Idiot has got very excited on his blog, as he has discovered that there has been GDP growth, and hence this makes it all okay for the state to be taking in $30 billion of extra revenue.

I’ll ignore his fairly personal comments about truthfulness and my former occupation (which he has wrong, but hey facts …) and concentrate on the economic issues.

First of all it is totally appropriate to look at the actual amount of crown revenue and expenditure, not just as a percentage of GDP. Just because my business grows by 10%, doesn’t mean we should spend 10% more on hip hop tours, simply because the money is there from taxation.

The tax and spend article refers to the 1990 to 1999 period where it mentions crown revenue also increased by $8 billion. This was against GDP growth of 42% over that period. Labour has $30 billion increase against 62% growth.

Idiot also refers to the accounting changes in 2002. The $30 billion increase takes that into account, as I have backdated revenue from 1999 on the basis of the new policy. The increase would be greater than $35 billion if I had not. Again those pesky facts.
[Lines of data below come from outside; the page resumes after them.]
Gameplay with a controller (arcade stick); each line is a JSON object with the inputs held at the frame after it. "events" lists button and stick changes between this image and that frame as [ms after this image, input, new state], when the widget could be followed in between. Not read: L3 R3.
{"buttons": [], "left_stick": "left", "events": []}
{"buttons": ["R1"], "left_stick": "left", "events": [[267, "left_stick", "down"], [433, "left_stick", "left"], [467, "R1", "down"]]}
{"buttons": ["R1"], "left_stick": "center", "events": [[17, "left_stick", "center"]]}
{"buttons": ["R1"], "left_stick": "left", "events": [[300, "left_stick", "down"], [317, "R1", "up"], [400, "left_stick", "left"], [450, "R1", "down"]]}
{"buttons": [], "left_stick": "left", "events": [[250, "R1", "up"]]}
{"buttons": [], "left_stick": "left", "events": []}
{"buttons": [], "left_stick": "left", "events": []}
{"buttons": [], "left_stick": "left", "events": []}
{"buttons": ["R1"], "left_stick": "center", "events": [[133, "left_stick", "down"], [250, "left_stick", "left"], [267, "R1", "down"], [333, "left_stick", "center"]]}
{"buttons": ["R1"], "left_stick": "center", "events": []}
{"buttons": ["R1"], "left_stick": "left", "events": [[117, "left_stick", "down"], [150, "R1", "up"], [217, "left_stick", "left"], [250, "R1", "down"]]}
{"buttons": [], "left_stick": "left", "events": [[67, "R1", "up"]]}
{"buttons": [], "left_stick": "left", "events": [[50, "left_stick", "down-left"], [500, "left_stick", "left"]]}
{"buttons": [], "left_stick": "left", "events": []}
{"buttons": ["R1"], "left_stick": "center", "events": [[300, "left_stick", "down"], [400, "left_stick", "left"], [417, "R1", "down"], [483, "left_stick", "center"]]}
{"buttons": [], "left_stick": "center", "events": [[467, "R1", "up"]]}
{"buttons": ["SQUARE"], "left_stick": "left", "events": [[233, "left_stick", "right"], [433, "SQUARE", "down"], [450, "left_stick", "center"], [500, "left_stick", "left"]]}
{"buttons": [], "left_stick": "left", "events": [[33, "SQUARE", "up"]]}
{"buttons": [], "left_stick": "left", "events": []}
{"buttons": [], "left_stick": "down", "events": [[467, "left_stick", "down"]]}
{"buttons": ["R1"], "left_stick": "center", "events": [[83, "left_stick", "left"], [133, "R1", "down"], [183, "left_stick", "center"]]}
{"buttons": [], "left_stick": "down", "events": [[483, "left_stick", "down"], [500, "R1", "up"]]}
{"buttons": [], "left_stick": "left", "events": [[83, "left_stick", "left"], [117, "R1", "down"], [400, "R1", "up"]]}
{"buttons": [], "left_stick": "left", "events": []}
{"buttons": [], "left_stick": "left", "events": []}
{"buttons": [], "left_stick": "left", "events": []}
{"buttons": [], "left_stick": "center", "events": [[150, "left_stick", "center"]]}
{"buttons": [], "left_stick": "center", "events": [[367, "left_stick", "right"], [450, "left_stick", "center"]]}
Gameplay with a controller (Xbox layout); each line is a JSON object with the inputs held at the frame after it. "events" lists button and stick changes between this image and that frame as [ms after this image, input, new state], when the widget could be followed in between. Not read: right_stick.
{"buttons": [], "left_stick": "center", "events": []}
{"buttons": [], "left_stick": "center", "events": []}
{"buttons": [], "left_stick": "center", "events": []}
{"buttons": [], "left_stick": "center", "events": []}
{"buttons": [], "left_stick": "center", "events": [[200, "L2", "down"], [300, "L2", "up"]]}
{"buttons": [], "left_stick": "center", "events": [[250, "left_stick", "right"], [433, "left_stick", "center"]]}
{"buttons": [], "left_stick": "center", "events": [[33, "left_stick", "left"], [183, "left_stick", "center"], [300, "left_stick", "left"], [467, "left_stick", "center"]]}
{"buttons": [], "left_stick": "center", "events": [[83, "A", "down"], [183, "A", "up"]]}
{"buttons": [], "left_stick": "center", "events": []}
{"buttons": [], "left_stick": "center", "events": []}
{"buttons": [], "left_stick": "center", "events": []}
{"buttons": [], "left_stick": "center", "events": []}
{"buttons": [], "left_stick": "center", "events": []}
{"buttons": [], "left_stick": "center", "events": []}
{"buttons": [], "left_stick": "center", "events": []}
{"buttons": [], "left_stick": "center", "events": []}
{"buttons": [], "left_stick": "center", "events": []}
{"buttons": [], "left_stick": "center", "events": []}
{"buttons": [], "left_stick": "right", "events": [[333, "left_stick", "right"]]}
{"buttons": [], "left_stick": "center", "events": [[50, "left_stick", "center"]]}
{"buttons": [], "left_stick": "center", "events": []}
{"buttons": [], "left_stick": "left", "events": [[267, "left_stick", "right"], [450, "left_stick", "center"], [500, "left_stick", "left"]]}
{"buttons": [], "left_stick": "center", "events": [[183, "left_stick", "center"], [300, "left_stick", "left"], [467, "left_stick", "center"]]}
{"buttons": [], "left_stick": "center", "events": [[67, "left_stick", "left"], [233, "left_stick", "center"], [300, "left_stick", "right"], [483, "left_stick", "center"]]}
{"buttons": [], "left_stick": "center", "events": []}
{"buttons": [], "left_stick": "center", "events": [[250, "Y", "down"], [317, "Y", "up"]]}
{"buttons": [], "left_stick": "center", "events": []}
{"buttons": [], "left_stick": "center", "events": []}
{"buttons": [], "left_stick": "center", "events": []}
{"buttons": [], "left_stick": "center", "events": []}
I stated in the article that only $20 billion of the increase was from tax. People may be interested in a further breakdown on this. The amount of income tax paid by individuals is forecast to increase by 70% (more than $10 billion) from 1999 to 2008. Company tax increases by $4 billion which is around 108%.

Every year more and more New Zealanders pay more and more tax. This is a combination of bracket creep and tax and levy increases. And the more money the Government has to spend, the lower the quality of the spending. Just look at the $115 million on community education.